> Passage provided:
First all let me answer the question as to why I rarely release the code I have and when I do I usually stop maintaining it soon afterwards: when I hack, I do it for fun. There's no deep meaning behind me sitting in front of GNU/Emacs. It's just a challenge of creating something that was seemingly impossible that makes it fun. Once whatever I was hacking on is at the stage where it's working, the challenge is gone and hence it stops being fun. And if it stops being fun I move on. And yes it sucks because a lot of the things I worked on and made publicly available deserves better.
As to why I always have lots and lots of unreleased code, well because if I do release it people think that I'll be maintaining it but I can never ever give anyone such guarantee. Well, actually that's not true. Now I'll start releasing and maintaining a lot of X11 related code because, thanks to Trolltech I'll be doing it during work. So that's definitely really great.
And now what's going to happen with Mozilla? I haven't worked on it at all during the last two months. Unfortunately I don't think I'll get a lot of help from anyone because it's not trivial stuff. Oh, and that's another thing that's pissing me off: all those articles that showed up lately saying that Mozilla isn't getting new developers because the code is horrible. It's really not true. The bottom line is this: writing a browser is not simple. It's freaking hard. And if you think that after two semesters of C++ you can just start hacking on it and be productive you're bound to be very disappointed. Do I prefer KHTML code? Yeah, sure, I feel at home there, but that doesn't make Gecko code bad by any means.

[Records from a dataset]
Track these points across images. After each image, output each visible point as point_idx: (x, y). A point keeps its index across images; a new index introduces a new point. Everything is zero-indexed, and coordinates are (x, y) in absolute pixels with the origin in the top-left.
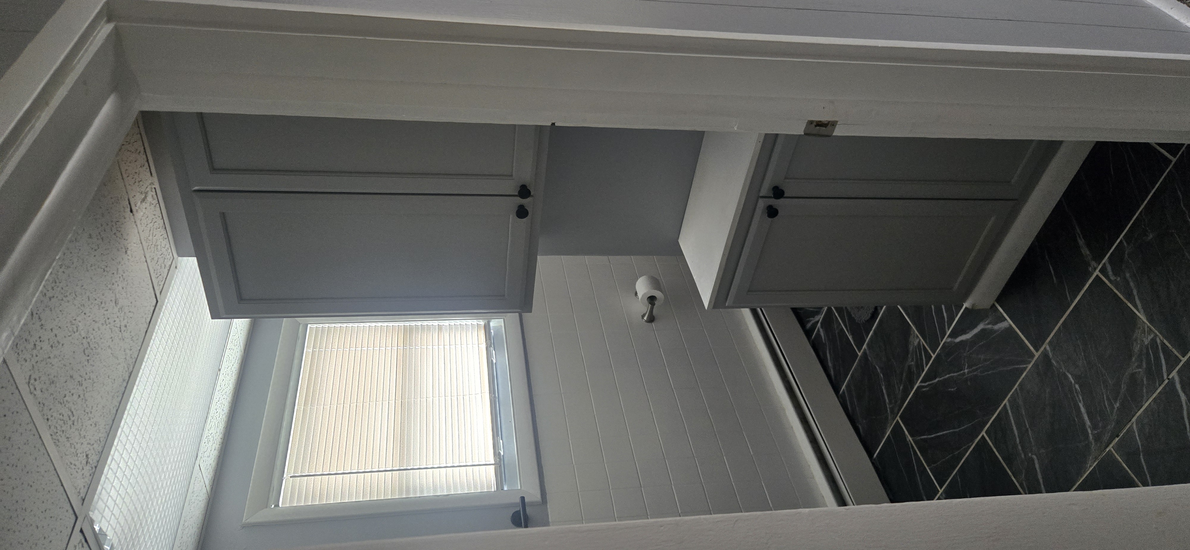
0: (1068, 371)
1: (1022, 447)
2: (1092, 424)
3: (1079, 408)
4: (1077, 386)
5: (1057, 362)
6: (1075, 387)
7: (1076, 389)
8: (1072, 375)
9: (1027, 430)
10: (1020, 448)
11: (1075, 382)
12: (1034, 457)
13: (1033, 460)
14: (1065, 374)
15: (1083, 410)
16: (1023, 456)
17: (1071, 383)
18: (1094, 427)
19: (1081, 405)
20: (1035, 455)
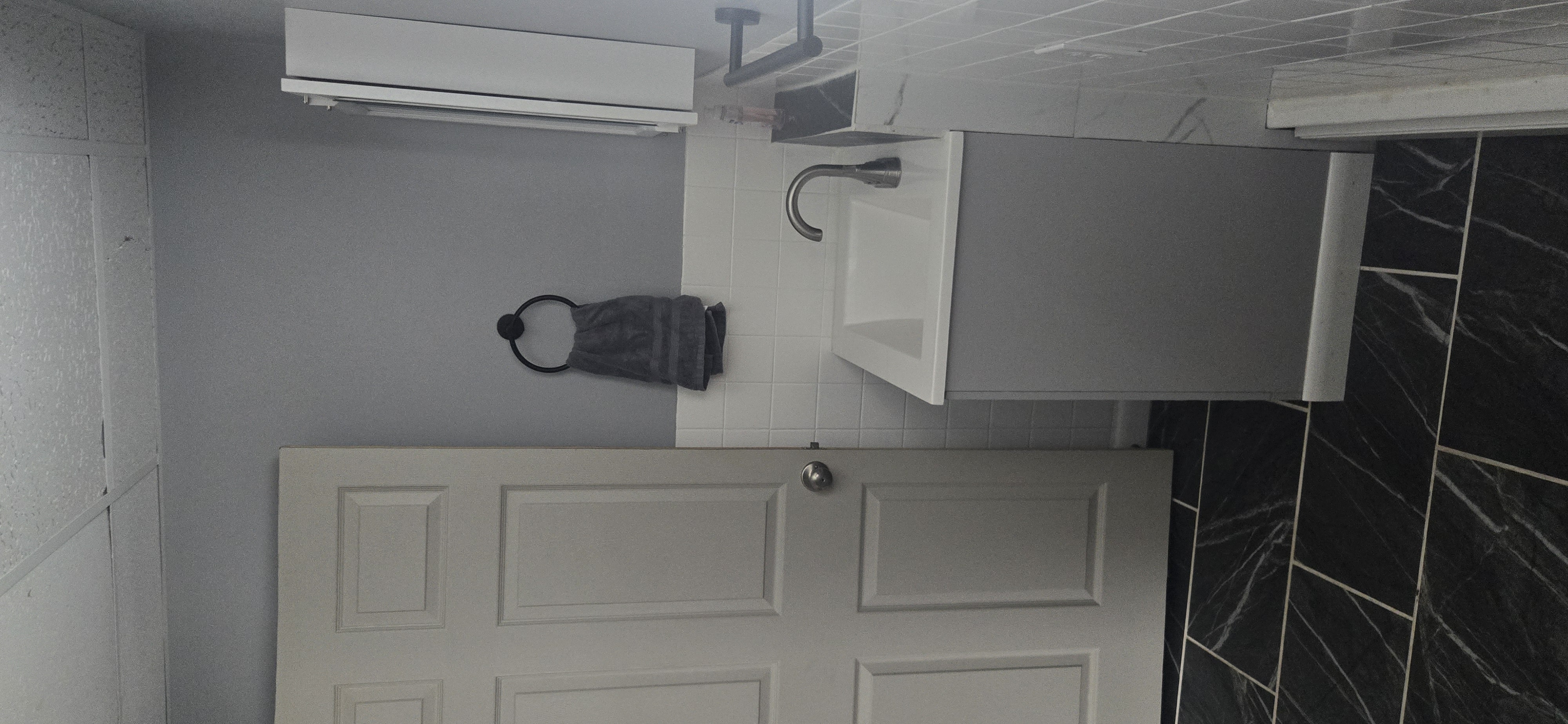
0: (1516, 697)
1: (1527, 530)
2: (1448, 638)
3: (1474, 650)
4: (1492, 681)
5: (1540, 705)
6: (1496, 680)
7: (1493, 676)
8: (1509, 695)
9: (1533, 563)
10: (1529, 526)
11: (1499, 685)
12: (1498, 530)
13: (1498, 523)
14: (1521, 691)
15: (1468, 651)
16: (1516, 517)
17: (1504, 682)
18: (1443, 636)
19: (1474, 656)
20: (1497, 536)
* * *
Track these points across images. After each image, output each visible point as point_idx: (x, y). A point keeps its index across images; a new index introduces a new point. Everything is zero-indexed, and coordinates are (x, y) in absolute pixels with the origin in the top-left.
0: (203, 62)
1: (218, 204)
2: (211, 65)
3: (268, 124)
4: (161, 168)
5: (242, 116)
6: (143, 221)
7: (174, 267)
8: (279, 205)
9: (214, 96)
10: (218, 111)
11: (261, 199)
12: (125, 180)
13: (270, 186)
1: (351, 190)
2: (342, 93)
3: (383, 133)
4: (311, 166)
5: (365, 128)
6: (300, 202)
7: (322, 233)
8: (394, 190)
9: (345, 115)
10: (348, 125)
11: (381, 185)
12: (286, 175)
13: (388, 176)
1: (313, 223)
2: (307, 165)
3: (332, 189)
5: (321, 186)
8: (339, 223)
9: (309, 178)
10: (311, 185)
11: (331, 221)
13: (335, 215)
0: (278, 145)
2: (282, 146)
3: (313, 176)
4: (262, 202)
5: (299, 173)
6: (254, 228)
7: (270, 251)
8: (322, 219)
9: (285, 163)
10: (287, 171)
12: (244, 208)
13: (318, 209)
* * *
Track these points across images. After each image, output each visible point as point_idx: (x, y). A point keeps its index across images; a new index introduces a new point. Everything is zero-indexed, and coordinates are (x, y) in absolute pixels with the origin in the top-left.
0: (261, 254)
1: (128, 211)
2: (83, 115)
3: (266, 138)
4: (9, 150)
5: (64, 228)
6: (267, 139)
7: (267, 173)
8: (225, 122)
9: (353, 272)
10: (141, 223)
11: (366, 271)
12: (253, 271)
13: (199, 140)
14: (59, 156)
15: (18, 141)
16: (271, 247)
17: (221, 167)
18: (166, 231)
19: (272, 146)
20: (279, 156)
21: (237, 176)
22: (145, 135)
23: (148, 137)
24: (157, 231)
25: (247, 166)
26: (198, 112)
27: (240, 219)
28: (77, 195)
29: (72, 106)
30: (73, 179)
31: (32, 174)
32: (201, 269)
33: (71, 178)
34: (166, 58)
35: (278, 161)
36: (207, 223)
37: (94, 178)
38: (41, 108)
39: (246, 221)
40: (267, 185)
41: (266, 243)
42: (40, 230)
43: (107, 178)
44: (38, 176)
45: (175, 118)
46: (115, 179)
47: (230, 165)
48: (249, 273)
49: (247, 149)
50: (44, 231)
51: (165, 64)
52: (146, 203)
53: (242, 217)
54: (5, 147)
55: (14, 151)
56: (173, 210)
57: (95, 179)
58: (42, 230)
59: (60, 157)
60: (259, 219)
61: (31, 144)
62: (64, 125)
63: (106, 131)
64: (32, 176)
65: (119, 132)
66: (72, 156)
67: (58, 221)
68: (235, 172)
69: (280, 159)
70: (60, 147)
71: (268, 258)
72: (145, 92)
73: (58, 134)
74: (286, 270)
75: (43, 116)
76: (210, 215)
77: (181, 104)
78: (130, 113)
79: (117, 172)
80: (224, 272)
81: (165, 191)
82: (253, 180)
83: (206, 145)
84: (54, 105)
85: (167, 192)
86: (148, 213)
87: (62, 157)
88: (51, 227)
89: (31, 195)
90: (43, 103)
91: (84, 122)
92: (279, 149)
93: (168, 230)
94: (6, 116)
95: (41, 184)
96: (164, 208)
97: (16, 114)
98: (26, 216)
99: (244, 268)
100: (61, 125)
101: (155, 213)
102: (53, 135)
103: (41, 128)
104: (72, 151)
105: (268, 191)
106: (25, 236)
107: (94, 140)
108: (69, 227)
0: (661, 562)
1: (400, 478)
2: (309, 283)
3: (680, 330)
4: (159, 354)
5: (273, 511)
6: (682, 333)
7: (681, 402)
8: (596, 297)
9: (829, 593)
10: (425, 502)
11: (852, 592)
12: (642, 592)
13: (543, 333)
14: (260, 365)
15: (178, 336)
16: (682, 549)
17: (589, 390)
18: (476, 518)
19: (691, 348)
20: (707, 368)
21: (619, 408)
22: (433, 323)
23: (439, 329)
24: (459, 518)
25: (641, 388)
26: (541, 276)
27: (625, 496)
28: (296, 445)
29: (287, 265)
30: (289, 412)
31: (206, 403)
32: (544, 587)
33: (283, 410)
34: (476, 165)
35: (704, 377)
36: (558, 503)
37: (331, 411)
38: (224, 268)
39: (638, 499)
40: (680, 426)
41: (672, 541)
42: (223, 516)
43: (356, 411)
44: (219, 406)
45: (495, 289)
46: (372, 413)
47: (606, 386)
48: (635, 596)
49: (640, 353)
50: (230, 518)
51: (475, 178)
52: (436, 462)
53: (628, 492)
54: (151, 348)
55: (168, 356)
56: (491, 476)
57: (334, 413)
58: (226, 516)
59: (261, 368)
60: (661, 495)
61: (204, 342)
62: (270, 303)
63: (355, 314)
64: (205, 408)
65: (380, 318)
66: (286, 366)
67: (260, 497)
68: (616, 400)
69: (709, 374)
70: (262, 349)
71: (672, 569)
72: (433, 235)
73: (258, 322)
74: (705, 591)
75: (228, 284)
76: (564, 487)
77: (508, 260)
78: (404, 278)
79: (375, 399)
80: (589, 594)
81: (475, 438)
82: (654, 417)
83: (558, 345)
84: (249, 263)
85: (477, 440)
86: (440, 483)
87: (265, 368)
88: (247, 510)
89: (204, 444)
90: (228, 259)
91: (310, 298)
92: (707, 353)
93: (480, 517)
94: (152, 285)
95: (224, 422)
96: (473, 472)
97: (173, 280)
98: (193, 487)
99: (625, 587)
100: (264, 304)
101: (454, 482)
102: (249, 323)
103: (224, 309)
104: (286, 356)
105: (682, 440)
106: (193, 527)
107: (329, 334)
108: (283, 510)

> Task set:
1: How would you say this sentence from the post on hacking and Mozilla in Spanish: "The bottom line is this: writing a browser is not simple."
2: Can you repeat word for word the part of the post on hacking and Mozilla starting with "As to why I always" and going on through "definitely really great."?
These records stand apart from the post and are unrelated to it.

> Task responses:
1: La conclusión es esta: escribir un navegador no es sencillo.

2:
As to why I always have lots and lots of unreleased code, well because if I do release it people think that I'll be maintaining it but I can never ever give anyone such guarantee. Well, actually that's not true. Now I'll start releasing and maintaining a lot of X11 related code because, thanks to Trolltech I'll be doing it during work. So that's definitely really great.